■ INFORMATION
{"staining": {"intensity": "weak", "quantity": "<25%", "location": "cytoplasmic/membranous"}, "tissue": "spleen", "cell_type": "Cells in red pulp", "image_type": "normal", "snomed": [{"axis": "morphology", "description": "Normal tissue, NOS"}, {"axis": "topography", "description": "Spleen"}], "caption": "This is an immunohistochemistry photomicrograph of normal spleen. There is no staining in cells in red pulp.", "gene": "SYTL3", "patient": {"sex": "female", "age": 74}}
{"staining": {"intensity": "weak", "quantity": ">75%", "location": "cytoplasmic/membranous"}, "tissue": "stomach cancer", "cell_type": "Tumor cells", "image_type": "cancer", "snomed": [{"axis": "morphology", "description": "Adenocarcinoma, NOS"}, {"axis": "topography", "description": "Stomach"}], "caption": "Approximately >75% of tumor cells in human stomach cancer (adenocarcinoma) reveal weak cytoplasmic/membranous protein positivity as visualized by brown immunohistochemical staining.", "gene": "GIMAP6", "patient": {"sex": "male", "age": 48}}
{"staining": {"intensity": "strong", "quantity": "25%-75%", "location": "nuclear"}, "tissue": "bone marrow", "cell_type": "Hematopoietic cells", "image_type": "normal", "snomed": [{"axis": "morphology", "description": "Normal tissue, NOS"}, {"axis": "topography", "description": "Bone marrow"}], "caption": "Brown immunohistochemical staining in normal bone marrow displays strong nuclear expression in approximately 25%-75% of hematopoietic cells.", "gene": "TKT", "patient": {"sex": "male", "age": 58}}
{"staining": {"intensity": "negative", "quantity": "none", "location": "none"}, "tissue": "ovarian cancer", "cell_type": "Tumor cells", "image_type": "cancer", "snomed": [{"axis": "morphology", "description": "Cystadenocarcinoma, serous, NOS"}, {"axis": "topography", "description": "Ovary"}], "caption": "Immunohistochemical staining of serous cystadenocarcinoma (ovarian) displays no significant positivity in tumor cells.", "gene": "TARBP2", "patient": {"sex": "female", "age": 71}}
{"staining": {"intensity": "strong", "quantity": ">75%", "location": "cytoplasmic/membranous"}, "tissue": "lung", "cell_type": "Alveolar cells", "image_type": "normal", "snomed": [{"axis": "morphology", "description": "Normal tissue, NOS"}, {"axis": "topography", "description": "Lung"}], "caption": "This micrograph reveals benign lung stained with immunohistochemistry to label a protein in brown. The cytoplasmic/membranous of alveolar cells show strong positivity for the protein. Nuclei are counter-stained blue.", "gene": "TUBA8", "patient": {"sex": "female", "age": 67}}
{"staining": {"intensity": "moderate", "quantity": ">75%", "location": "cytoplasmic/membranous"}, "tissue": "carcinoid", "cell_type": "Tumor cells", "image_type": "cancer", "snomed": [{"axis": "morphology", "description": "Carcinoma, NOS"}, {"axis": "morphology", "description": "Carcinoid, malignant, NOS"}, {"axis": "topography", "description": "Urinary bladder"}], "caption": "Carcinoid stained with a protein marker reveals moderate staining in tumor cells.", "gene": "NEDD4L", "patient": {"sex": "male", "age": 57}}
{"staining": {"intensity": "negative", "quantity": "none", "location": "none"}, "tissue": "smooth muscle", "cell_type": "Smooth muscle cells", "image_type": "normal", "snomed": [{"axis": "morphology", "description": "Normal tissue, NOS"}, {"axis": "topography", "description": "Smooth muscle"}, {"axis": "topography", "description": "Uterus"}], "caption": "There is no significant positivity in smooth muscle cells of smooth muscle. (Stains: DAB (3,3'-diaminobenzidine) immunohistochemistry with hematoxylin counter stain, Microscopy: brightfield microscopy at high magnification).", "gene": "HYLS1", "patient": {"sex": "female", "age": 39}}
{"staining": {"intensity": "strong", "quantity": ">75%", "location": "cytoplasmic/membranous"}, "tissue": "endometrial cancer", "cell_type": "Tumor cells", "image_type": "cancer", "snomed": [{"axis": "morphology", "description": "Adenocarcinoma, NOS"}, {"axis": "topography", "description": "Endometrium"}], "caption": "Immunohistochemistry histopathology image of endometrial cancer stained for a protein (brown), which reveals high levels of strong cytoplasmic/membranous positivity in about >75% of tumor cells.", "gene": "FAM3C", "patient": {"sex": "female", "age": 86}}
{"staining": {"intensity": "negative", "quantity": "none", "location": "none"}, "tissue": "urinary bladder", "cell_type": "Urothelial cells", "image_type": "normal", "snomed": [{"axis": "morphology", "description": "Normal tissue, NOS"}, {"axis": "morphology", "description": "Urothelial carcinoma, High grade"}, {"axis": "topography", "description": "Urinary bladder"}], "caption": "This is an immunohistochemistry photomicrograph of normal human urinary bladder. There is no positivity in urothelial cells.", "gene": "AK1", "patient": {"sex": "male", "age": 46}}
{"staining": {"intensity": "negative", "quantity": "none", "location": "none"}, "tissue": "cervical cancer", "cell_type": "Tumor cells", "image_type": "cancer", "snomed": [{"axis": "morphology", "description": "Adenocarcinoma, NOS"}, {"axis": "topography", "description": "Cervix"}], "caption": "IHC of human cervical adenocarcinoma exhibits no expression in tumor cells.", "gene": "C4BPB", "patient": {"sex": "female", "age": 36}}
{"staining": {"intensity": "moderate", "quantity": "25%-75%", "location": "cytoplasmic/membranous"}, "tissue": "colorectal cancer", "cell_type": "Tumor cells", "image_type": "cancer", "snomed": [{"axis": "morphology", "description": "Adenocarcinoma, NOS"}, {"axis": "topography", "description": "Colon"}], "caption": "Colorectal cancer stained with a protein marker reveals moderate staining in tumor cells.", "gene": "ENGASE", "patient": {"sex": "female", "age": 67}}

■ AIM OF THE EXERCISE
Repeat the records above exactly, from the first line to the last.

■ RESPONSE BELOW
{"staining": {"intensity": "weak", "quantity": "<25%", "location": "cytoplasmic/membranous"}, "tissue": "spleen", "cell_type": "Cells in red pulp", "image_type": "normal", "snomed": [{"axis": "morphology", "description": "Normal tissue, NOS"}, {"axis": "topography", "description": "Spleen"}], "caption": "This is an immunohistochemistry photomicrograph of normal spleen. There is no staining in cells in red pulp.", "gene": "SYTL3", "patient": {"sex": "female", "age": 74}}
{"staining": {"intensity": "weak", "quantity": ">75%", "location": "cytoplasmic/membranous"}, "tissue": "stomach cancer", "cell_type": "Tumor cells", "image_type": "cancer", "snomed": [{"axis": "morphology", "description": "Adenocarcinoma, NOS"}, {"axis": "topography", "description": "Stomach"}], "caption": "Approximately >75% of tumor cells in human stomach cancer (adenocarcinoma) reveal weak cytoplasmic/membranous protein positivity as visualized by brown immunohistochemical staining.", "gene": "GIMAP6", "patient": {"sex": "male", "age": 48}}
{"staining": {"intensity": "strong", "quantity": "25%-75%", "location": "nuclear"}, "tissue": "bone marrow", "cell_type": "Hematopoietic cells", "image_type": "normal", "snomed": [{"axis": "morphology", "description": "Normal tissue, NOS"}, {"axis": "topography", "description": "Bone marrow"}], "caption": "Brown immunohistochemical staining in normal bone marrow displays strong nuclear expression in approximately 25%-75% of hematopoietic cells.", "gene": "TKT", "patient": {"sex": "male", "age": 58}}
{"staining": {"intensity": "negative", "quantity": "none", "location": "none"}, "tissue": "ovarian cancer", "cell_type": "Tumor cells", "image_type": "cancer", "snomed": [{"axis": "morphology", "description": "Cystadenocarcinoma, serous, NOS"}, {"axis": "topography", "description": "Ovary"}], "caption": "Immunohistochemical staining of serous cystadenocarcinoma (ovarian) displays no significant positivity in tumor cells.", "gene": "TARBP2", "patient": {"sex": "female", "age": 71}}
{"staining": {"intensity": "strong", "quantity": ">75%", "location": "cytoplasmic/membranous"}, "tissue": "lung", "cell_type": "Alveolar cells", "image_type": "normal", "snomed": [{"axis": "morphology", "description": "Normal tissue, NOS"}, {"axis": "topography", "description": "Lung"}], "caption": "This micrograph reveals benign lung stained with immunohistochemistry to label a protein in brown. The cytoplasmic/membranous of alveolar cells show strong positivity for the protein. Nuclei are counter-stained blue.", "gene": "TUBA8", "patient": {"sex": "female", "age": 67}}
{"staining": {"intensity": "moderate", "quantity": ">75%", "location": "cytoplasmic/membranous"}, "tissue": "carcinoid", "cell_type": "Tumor cells", "image_type": "cancer", "snomed": [{"axis": "morphology", "description": "Carcinoma, NOS"}, {"axis": "morphology", "description": "Carcinoid, malignant, NOS"}, {"axis": "topography", "description": "Urinary bladder"}], "caption": "Carcinoid stained with a protein marker reveals moderate staining in tumor cells.", "gene": "NEDD4L", "patient": {"sex": "male", "age": 57}}
{"staining": {"intensity": "negative", "quantity": "none", "location": "none"}, "tissue": "smooth muscle", "cell_type": "Smooth muscle cells", "image_type": "normal", "snomed": [{"axis": "morphology", "description": "Normal tissue, NOS"}, {"axis": "topography", "description": "Smooth muscle"}, {"axis": "topography", "description": "Uterus"}], "caption": "There is no significant positivity in smooth muscle cells of smooth muscle. (Stains: DAB (3,3'-diaminobenzidine) immunohistochemistry with hematoxylin counter stain, Microscopy: brightfield microscopy at high magnification).", "gene": "HYLS1", "patient": {"sex": "female", "age": 39}}
{"staining": {"intensity": "strong", "quantity": ">75%", "location": "cytoplasmic/membranous"}, "tissue": "endometrial cancer", "cell_type": "Tumor cells", "image_type": "cancer", "snomed": [{"axis": "morphology", "description": "Adenocarcinoma, NOS"}, {"axis": "topography", "description": "Endometrium"}], "caption": "Immunohistochemistry histopathology image of endometrial cancer stained for a protein (brown), which reveals high levels of strong cytoplasmic/membranous positivity in about >75% of tumor cells.", "gene": "FAM3C", "patient": {"sex": "female", "age": 86}}
{"staining": {"intensity": "negative", "quantity": "none", "location": "none"}, "tissue": "urinary bladder", "cell_type": "Urothelial cells", "image_type": "normal", "snomed": [{"axis": "morphology", "description": "Normal tissue, NOS"}, {"axis": "morphology", "description": "Urothelial carcinoma, High grade"}, {"axis": "topography", "description": "Urinary bladder"}], "caption": "This is an immunohistochemistry photomicrograph of normal human urinary bladder. There is no positivity in urothelial cells.", "gene": "AK1", "patient": {"sex": "male", "age": 46}}
{"staining": {"intensity": "negative", "quantity": "none", "location": "none"}, "tissue": "cervical cancer", "cell_type": "Tumor cells", "image_type": "cancer", "snomed": [{"axis": "morphology", "description": "Adenocarcinoma, NOS"}, {"axis": "topography", "description": "Cervix"}], "caption": "IHC of human cervical adenocarcinoma exhibits no expression in tumor cells.", "gene": "C4BPB", "patient": {"sex": "female", "age": 36}}
{"staining": {"intensity": "moderate", "quantity": "25%-75%", "location": "cytoplasmic/membranous"}, "tissue": "colorectal cancer", "cell_type": "Tumor cells", "image_type": "cancer", "snomed": [{"axis": "morphology", "description": "Adenocarcinoma, NOS"}, {"axis": "topography", "description": "Colon"}], "caption": "Colorectal cancer stained with a protein marker reveals moderate staining in tumor cells.", "gene": "ENGASE", "patient": {"sex": "female", "age": 67}}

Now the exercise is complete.